The Court determined that had the facts been in controversy “then it seems incontestable in the light of these authorities that the appellant would have been entitled to have seen the report which had been prepared by the person who gathered the evidence for onward transmission to the ultimate decision-maker.”

However, in this case the facts were not in controversy, but had been accepted by the appellant. His argument was therefore dismissed.

Further, the appellant argued that there had been inappropriate contact between Mr McGann and the decision maker.

The Court acknowledged that there should not have been contact, as while the intervention was probably well-intentioned, “Conversations of that kind have always the potential for potential confusion and misunderstandings, not least in fraught and difficult cases of this kind.”

However, the Court could not conclude that this conversation was of such a nature such as exhibited pre-judgment or bias on the part of the decision maker.

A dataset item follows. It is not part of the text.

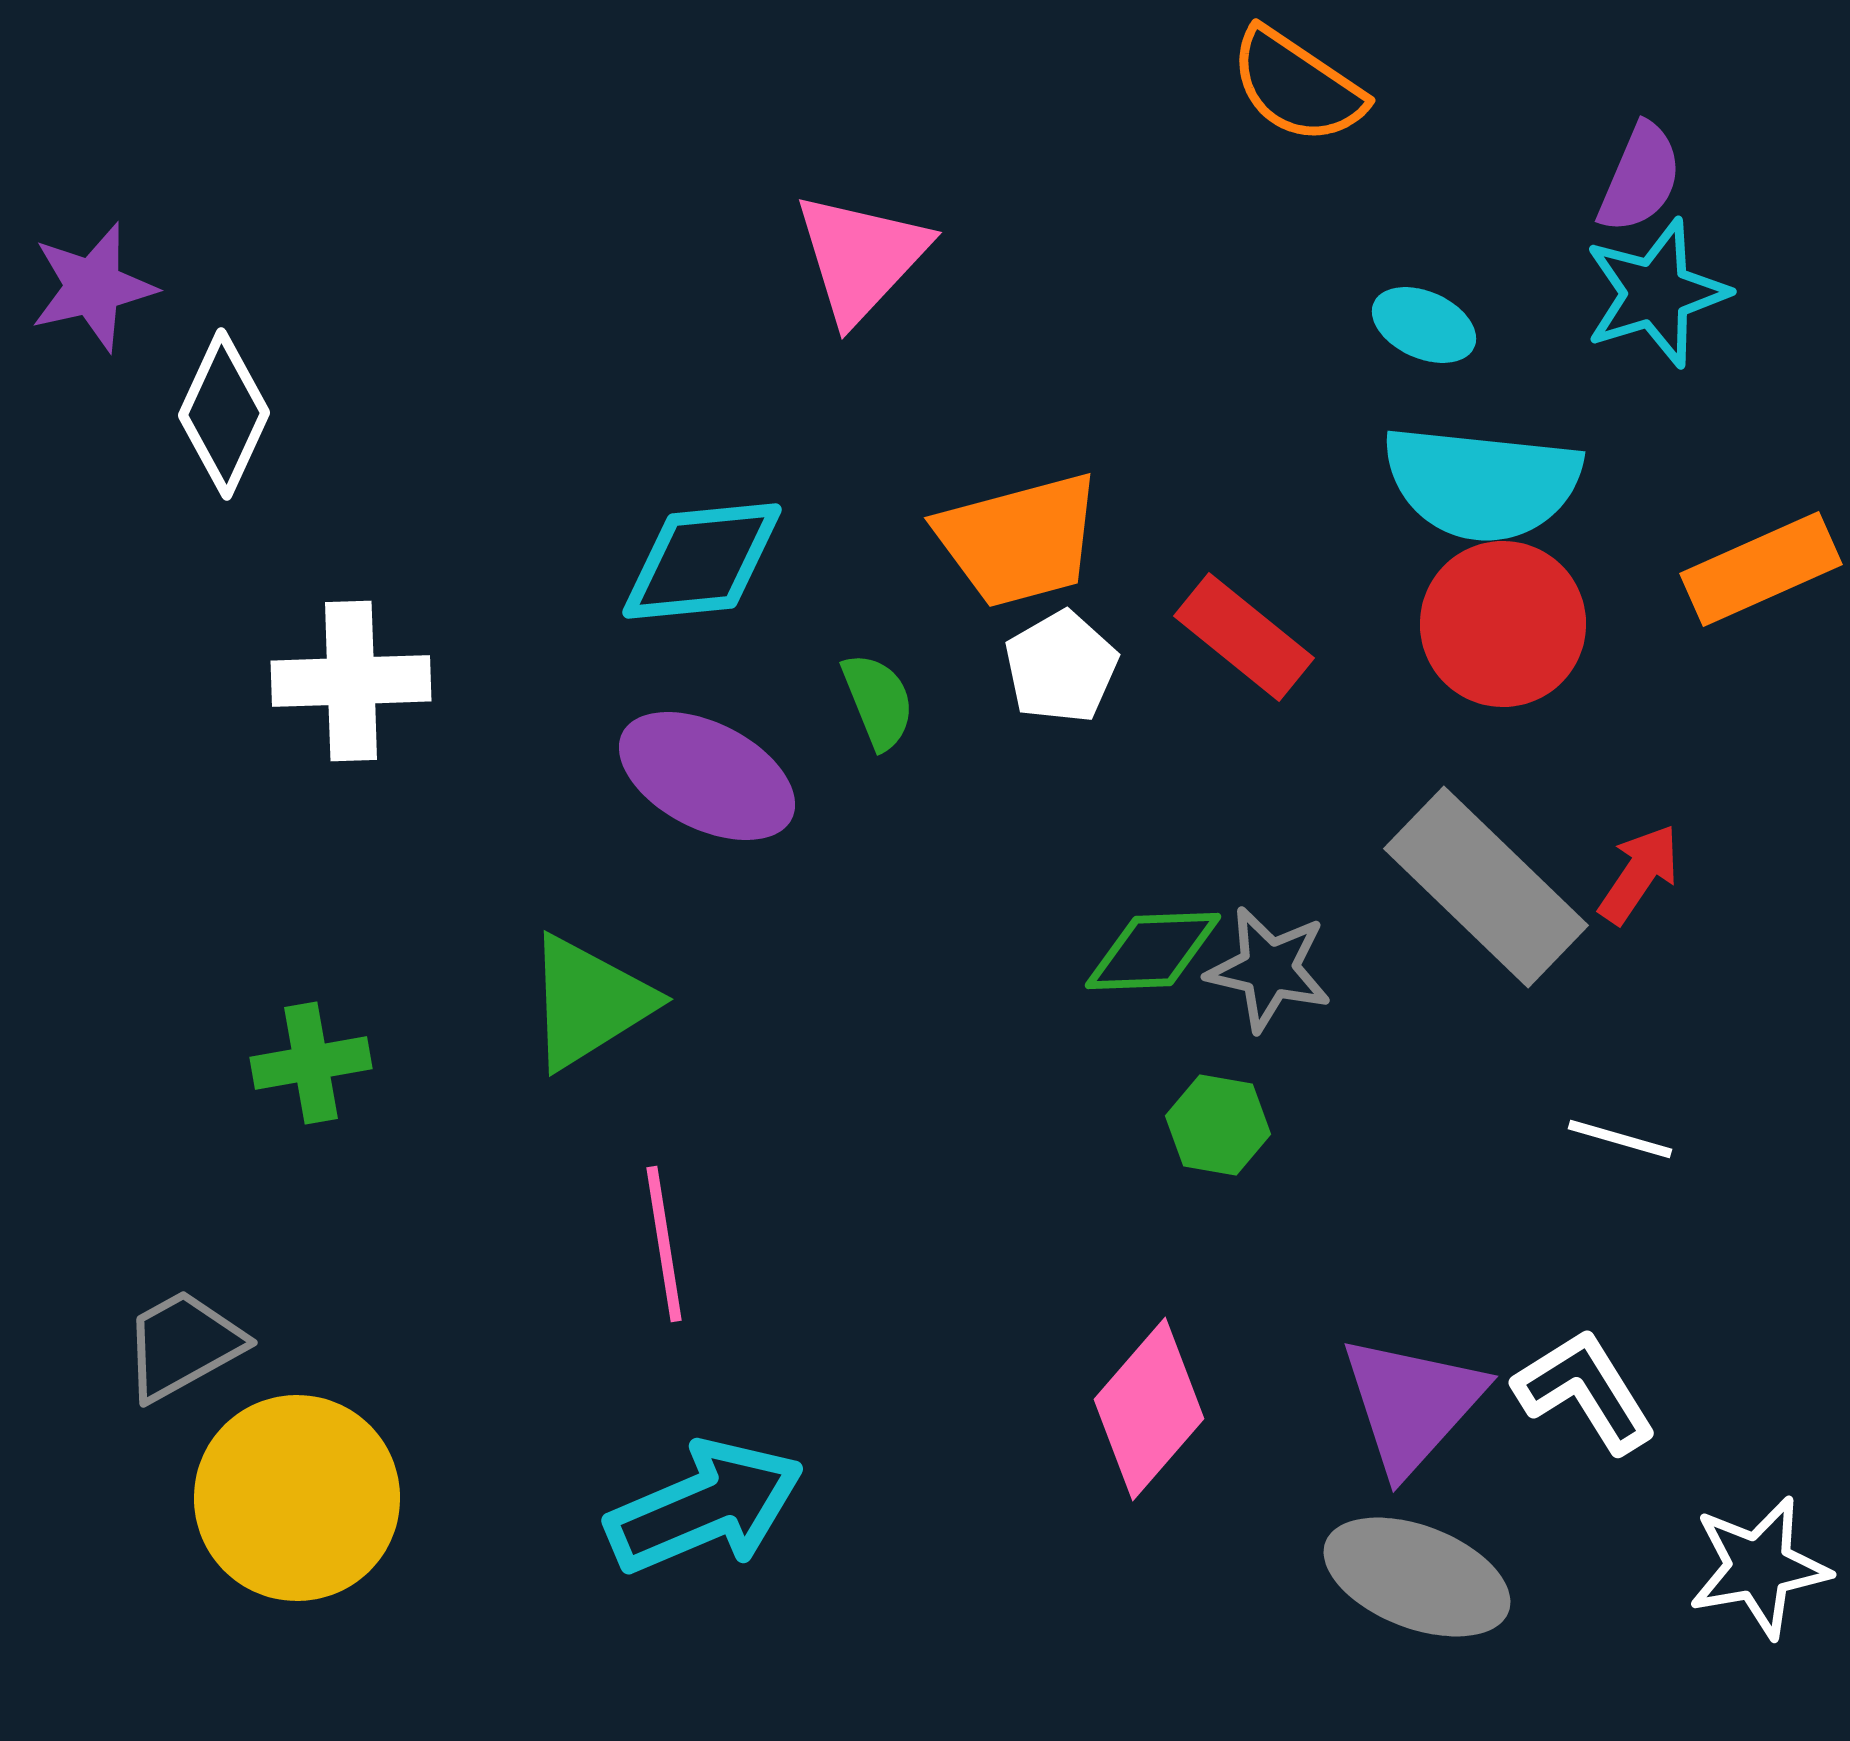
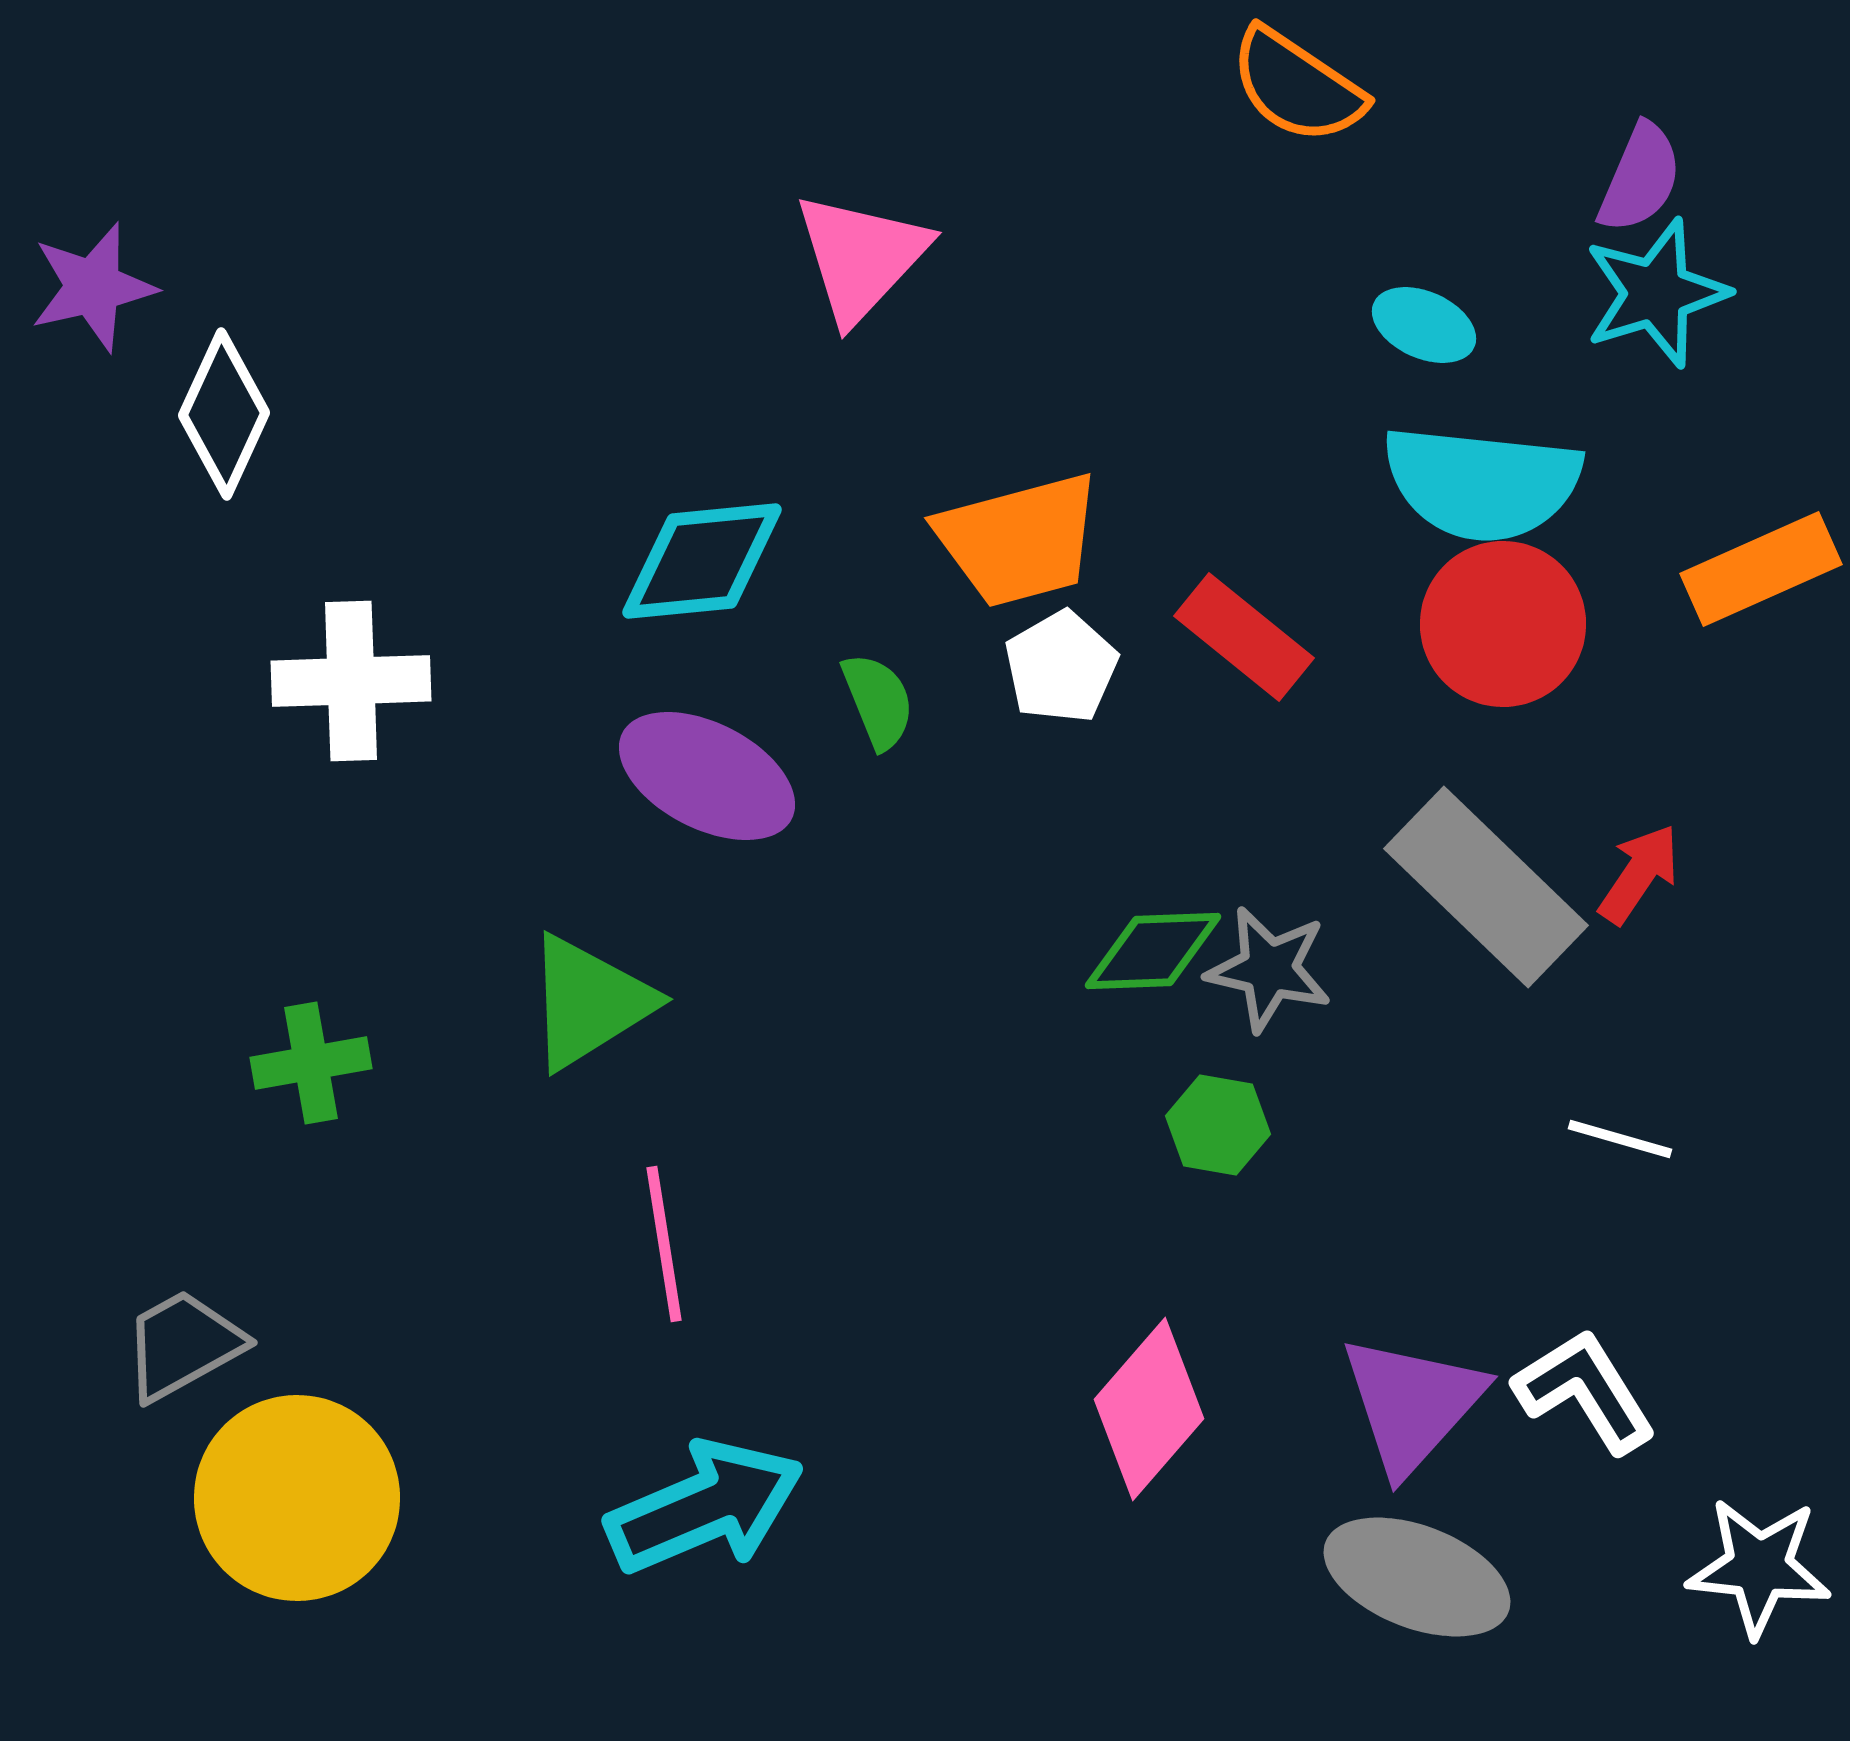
white star: rotated 16 degrees clockwise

Finally, the appellant argued that he should be held liable for 50% of the remaining moneys.

The Court found that while a postmaster is contractually liable to repay missing moneys if this is caused by the negligence of the postmaster in question, a claim of this kind could not be unilaterally determined by An Post as if this were some form of liquidated demand, to be ascertained in the same manner as if the claim was made pursuant to a demand for payment at an agreed rate for contractual services.

The Court observed that “It may well be that An Post is contractually entitled to this sum. But where, as here, the sum is disputed then the remedy for An Post is to sue the appellant for this sum as an unliquidated claim for damages for breach of contract.”

The Court therefore allowed the appeal on this ground, but dismissed the appeal otherwise.